Okay, I've identified the source of the problem, and will check in a fix soon, after final testing. A few words on the technical joys of this issue ...

Simon's intuition of a bug in the citeproc-js DOM parsing module was right, and Rintze's trial with and without the newline was the key that pinpointed the fault. Apparently the Firefox DOM parser places an empty Text node between the closing tags if (and only if) they are on the same line. A function in the citeproc-js DOM parsing module relies on counting the number of child nodes. It was assuming that all children it saw were meaningful DOM nodes (and not Text). It crashed because when nodes of type Text are in there, and don't have a getAttribute() method.

The fix I've applied is a little wordy in the code. The simpler approach would seem to be just to use node.normalize() to eliminate empty Text nodes ... but that didn't work. The presence of adjacent closing tags apparently wakes up some general Text node recognition machinery, so we get nodes with hard returns in them as well (which are not empty, and so are not dropped by normalize(). (Into the bargain, the fix applied will cut out Comment nodes in the target, which would also have broken things.)

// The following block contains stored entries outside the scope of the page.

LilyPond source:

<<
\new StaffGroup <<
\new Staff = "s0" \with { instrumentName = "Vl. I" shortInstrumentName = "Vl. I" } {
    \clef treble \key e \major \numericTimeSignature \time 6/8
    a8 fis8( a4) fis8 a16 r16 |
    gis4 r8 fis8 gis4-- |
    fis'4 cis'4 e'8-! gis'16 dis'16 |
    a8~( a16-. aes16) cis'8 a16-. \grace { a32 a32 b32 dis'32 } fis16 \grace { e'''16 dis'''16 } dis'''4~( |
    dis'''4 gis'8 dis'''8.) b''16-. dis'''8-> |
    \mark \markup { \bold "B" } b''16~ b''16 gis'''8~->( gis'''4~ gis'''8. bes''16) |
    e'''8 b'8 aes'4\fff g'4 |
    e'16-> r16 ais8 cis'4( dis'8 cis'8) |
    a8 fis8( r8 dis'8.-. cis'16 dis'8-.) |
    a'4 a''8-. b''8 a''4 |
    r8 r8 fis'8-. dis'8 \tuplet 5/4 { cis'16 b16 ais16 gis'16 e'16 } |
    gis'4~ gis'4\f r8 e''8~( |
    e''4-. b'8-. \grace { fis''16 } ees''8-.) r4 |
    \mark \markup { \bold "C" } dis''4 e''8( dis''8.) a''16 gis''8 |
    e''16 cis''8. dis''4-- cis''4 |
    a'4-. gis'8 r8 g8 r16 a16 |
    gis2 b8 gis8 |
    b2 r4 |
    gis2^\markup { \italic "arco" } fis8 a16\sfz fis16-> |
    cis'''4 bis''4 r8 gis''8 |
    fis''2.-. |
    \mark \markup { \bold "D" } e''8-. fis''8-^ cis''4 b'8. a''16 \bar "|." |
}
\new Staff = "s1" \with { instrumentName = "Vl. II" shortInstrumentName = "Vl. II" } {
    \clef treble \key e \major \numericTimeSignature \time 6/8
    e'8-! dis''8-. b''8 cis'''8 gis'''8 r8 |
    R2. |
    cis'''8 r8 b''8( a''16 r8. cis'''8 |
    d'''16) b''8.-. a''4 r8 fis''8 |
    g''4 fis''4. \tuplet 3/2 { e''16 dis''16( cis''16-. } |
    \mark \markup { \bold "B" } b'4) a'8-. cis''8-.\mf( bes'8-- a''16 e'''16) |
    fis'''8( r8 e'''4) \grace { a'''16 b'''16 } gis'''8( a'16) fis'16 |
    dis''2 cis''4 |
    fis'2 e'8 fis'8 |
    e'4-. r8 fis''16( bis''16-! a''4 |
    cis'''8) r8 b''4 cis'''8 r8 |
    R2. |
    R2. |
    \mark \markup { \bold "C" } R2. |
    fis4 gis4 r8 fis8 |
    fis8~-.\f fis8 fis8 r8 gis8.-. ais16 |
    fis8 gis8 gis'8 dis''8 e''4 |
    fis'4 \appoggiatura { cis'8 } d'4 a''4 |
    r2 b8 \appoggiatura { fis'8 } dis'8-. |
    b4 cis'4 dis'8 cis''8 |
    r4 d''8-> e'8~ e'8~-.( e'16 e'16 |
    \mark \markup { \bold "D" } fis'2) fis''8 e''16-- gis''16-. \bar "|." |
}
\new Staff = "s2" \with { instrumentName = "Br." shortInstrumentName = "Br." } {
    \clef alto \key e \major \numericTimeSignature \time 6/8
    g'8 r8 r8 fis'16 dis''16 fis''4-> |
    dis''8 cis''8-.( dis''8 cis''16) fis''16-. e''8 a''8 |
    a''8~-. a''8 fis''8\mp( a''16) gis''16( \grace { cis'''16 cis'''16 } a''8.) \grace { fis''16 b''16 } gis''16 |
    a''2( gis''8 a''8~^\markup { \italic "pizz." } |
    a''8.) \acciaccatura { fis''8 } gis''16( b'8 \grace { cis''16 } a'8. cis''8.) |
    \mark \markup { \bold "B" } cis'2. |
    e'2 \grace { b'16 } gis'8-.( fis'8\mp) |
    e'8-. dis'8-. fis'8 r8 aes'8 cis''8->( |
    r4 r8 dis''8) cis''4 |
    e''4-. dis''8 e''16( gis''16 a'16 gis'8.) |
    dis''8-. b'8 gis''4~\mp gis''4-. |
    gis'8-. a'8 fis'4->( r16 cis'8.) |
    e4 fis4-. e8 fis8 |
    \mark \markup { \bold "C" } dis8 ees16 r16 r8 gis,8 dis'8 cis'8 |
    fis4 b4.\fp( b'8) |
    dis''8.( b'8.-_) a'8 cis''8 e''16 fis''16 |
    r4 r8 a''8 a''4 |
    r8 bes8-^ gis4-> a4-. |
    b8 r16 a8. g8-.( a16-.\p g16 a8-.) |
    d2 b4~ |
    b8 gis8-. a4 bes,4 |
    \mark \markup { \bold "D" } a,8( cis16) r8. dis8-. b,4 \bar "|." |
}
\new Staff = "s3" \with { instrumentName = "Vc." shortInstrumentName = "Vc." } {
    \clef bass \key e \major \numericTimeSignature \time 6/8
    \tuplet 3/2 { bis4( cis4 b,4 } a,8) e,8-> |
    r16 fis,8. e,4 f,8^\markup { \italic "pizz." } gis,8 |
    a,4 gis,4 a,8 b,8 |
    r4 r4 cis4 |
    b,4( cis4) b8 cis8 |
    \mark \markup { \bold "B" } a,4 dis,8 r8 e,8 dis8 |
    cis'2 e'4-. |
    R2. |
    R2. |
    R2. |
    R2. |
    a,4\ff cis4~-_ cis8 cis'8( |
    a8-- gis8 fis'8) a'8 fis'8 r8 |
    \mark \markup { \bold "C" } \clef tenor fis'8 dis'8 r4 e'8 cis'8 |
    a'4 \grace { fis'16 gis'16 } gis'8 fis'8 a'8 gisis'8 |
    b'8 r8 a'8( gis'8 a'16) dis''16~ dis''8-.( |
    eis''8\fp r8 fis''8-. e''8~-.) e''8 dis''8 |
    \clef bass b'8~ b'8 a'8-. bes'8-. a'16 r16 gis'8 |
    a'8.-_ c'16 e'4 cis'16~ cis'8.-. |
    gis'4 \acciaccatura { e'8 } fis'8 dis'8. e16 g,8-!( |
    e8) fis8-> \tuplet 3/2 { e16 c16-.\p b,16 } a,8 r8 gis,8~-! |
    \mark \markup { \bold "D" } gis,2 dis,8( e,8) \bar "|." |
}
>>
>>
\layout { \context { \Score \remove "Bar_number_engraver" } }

With version 1.0.282 (just checked in), things should be handled correctly in this function regardless of line breaking in the CSL source.

Simon · February 16, 2012

fbennett: you could use an XPath to find empty text nodes (//text()[normalize-space(.)=""], I think) and remove them before inspecting the document. This won't work in IE, but if I remember correctly, IE's parser ignores whitespace anyway. I'm not sure if this is a more desirable solution than the above, but it's an option.